Sa peur se dissipa aussi vite qu'elle était venu lorsqu'il vit des tentacules pousser à l'homme qu'il avait percuté. Etait-ce un Orphe ? Peu importait, Antiphane se dit qu'il pouvait avoir confiance. Comme ça, sans aucune raison. Tout à fait ! Il regarda ses propres jambes. « Mais, comment avez-vous fait ? » Cela restait un mystère. Ses jambes se mirent à peser deux tonnes environ. Deux ou trois tonnes peut-être, comme si le sol voulait l'engloutir en commençant par les jambes. Ca devenait une habitude ! Puis comme par miracle, il se retrouva dans un kayak ! Il leva les yeux vers son sauveur, c'était lui ! Comment avait-il put ressentir la moindre menace lorsqu'il l'avait rencontré ?
L'homme-kayak débita une tonne de mots. Il semblait parler une autre langue ! Antiphane le regardait surpris, ne comprenant pas trop ce qu'il baragouinait. Les mots sonnaient longtemps dans sa tête, comme s'il y avait un échos lointain. Il eut un mouvement de recul, ce qui une nouvelle fois le poussa vers lui. « Vous voulez parler de palindromes ? »
Puis une femme tomba du ciel. S'il avait eut la capacité de crier, il l'aurait fait. Mais là il sursauta comme jamais, exécutant un nouveau pas en arrière, ce qui le renvoya encore une fois vers l'homme-kayak. « C'est pas possible ! » Pour aller de l'avant il n'avait aucun problème, mais reculer lui posait problème. La présence d'une femme lui souleva l'estomac. Mais le comble fut lorsqu'elle se retrouva assise sur lui. Il sentit son visage s'empourprer à une telle vitesse que de la fumée sortit de ses oreilles dans un sifflement. Antiphane sentait sa peau lui brulait là où il y avait contact avec la dénommée Benedikta. Seulement cette sensation se concrétisa lorsqu'il vit le dos de la jeune femme s'enflammer. D'un geste violent et à la fois bienfaiteur il la repoussa. « Et merde ! » Il devait cesser le contact à tout prix s'il ne voulait pas brûler vif. A son tour il se leva puis éteignit ces flammes indolores.
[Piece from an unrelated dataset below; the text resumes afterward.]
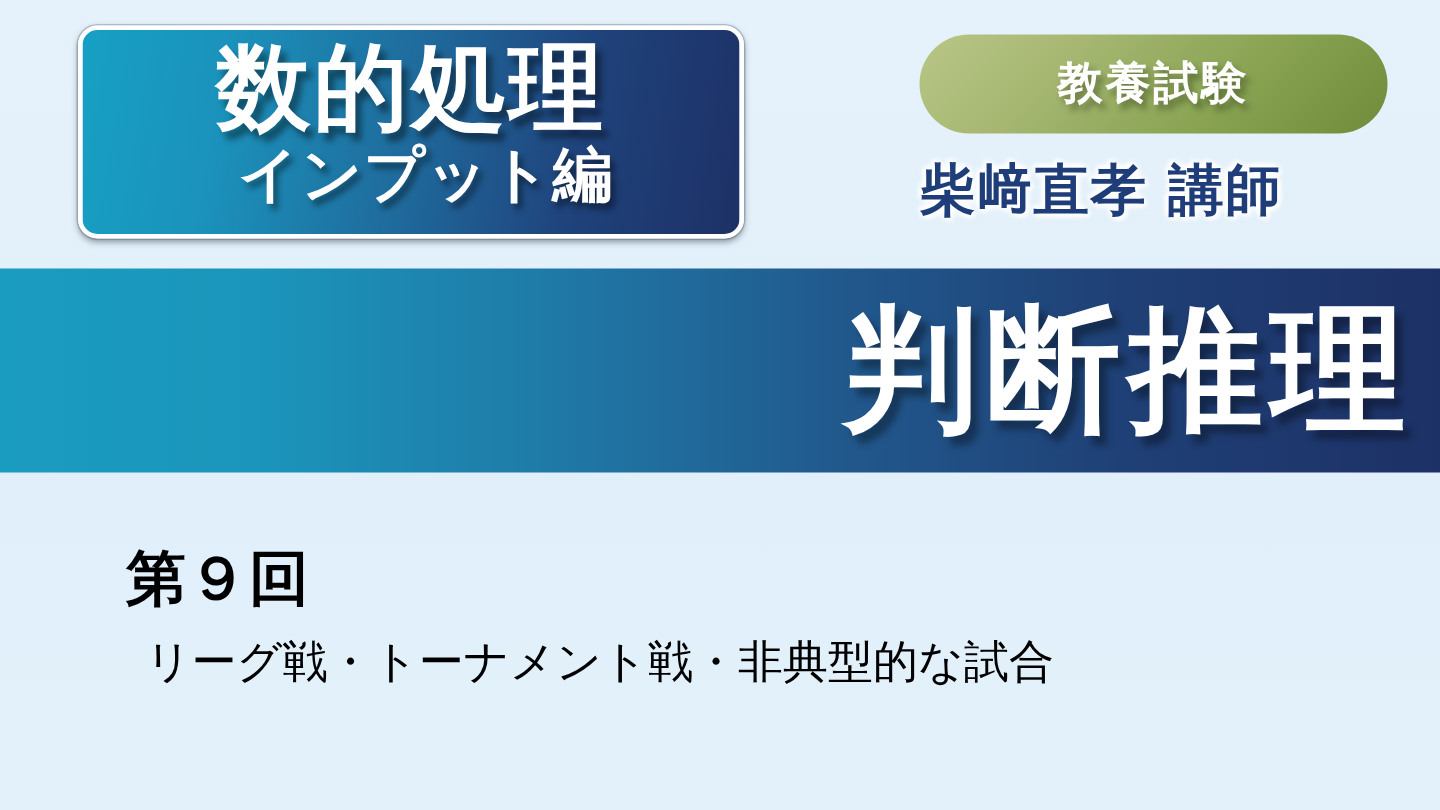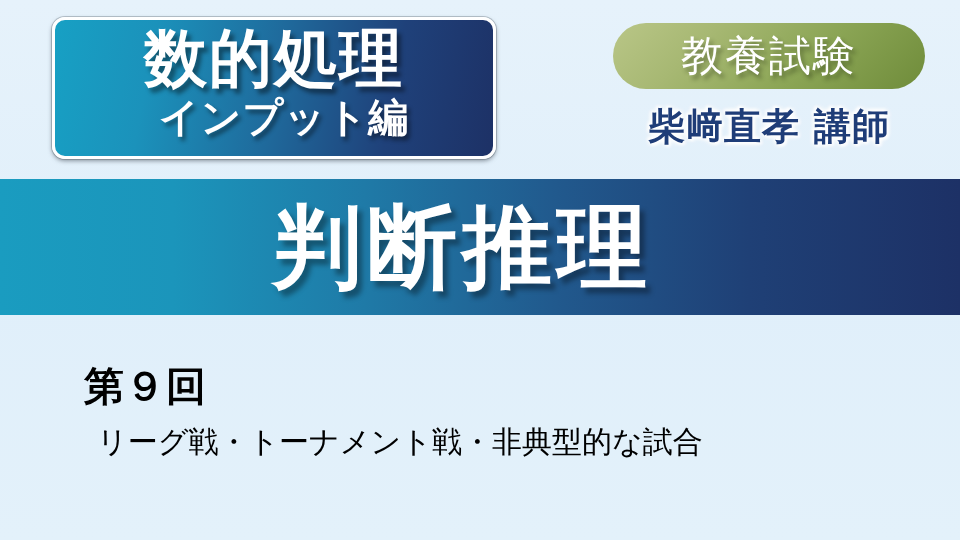"教養試験" .exam-pill-label { font-size: 42px -> 30px; font-weight: normal -> bold }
« De la grammaire ? » Reprit-il. « Certainement pas ! Voyez quel effet cela me fait ! »
Il regarda Benedikta qui était tombée au sol. Ce n'était pas vraiment de sa faute, l'homme-kayak aurait du savoir que le Cortésien ne supportait pas l'approche des femmes, mais aussi – et surtout – leurs contacts. Quelques images surgirent en lui. Il vit non pas un ogre, mais une baleine ouvrant grand la bouche pour le gober. C'était ça ! Et cela expliquait la présence de l'homme-kayak. Il devait certainement naviguer quand il fut surpris par la baleine ! Mais, comment expliquer la présence de la femme ? Elle... elle habitait ici ?
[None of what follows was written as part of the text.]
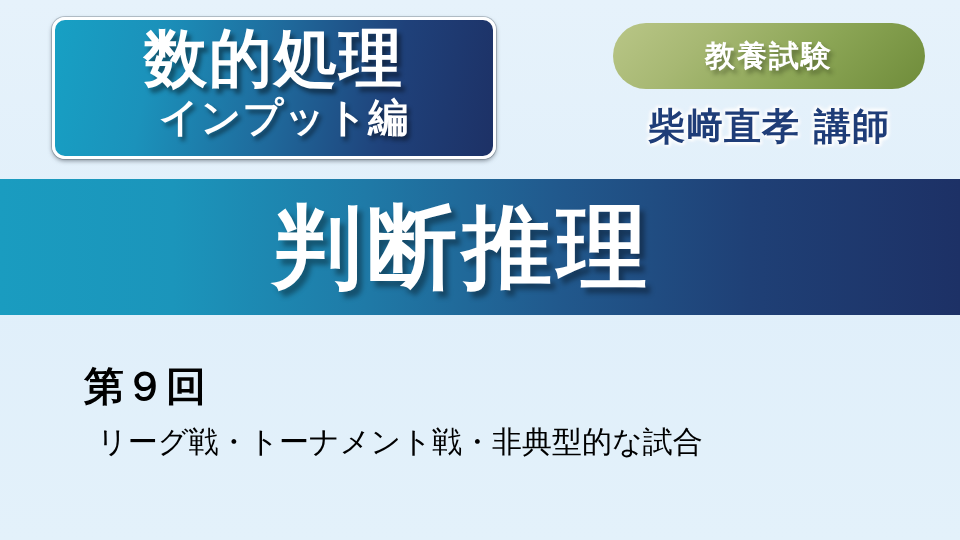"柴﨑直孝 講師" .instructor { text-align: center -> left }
Il marcha à reculons vers les murs et les caressa d'une main. D'un aspect dur, ils devinrent rouges et moelleux. Il avait la drôle sensation de caresser des boyaux. C'est avec horreur qu'il hurla dans l'esprit des deux personnes.
« Je ne veux pas vivre dans ce ventre !! »
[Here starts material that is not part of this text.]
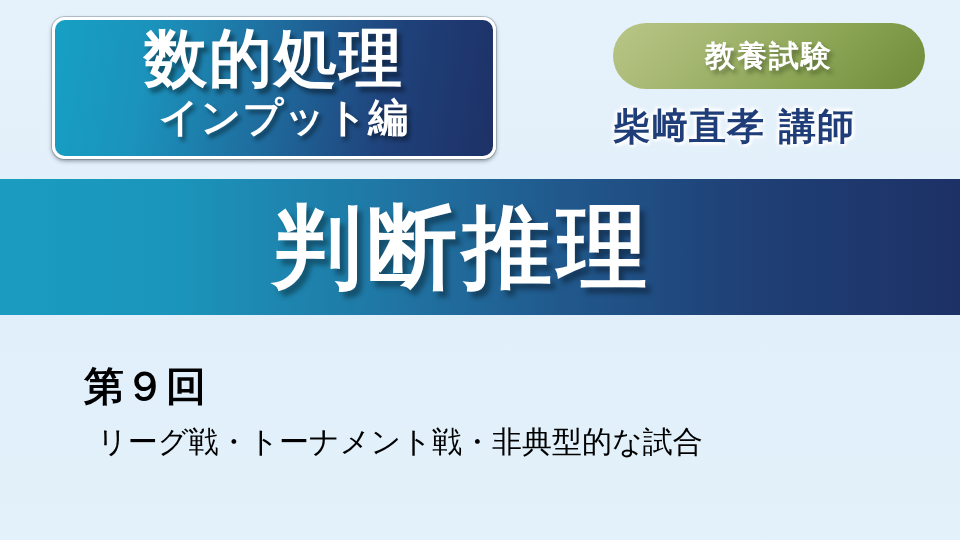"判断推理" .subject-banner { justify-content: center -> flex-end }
Et comme si la baleine, sortant droit de l'esprit d'Antiphane, prenait un virage trop serré, il fut propulsé contre le mur. Contrairement à tout à l'heure il n'arrivait pas à s'en dépêtrer. C'est comme si la gravitation intestinal de la baleine avait changé. C'était un bien drôle d'endroit. La frontière qui le séparait d'autrui semblait avoir disparu, un peu comme avec l'alcool. Il se rappelait être saoul et dire à son frère « Oui j'ai bu... mais je suis conscient de ce que je dis. C'est bizarre, je pensais être incapable de parler mais je comprends ce que je dis. Tu vois ce que je veux dire ? » C'était à peu près ce qui se passait ici. Comme sous l'emprise de l'alcool, tout était devenu étrange et à la fois normal, comme si rien ne pouvait plus l'étonner. Ce que personne savait, c'est que l'alcool faisait beaucoup rire Antiphane, lui qui était si réservé.
« Ah ah ah ! » son rire raisonnait sans raison.
« C'est étrange » pensait-il encore une fois.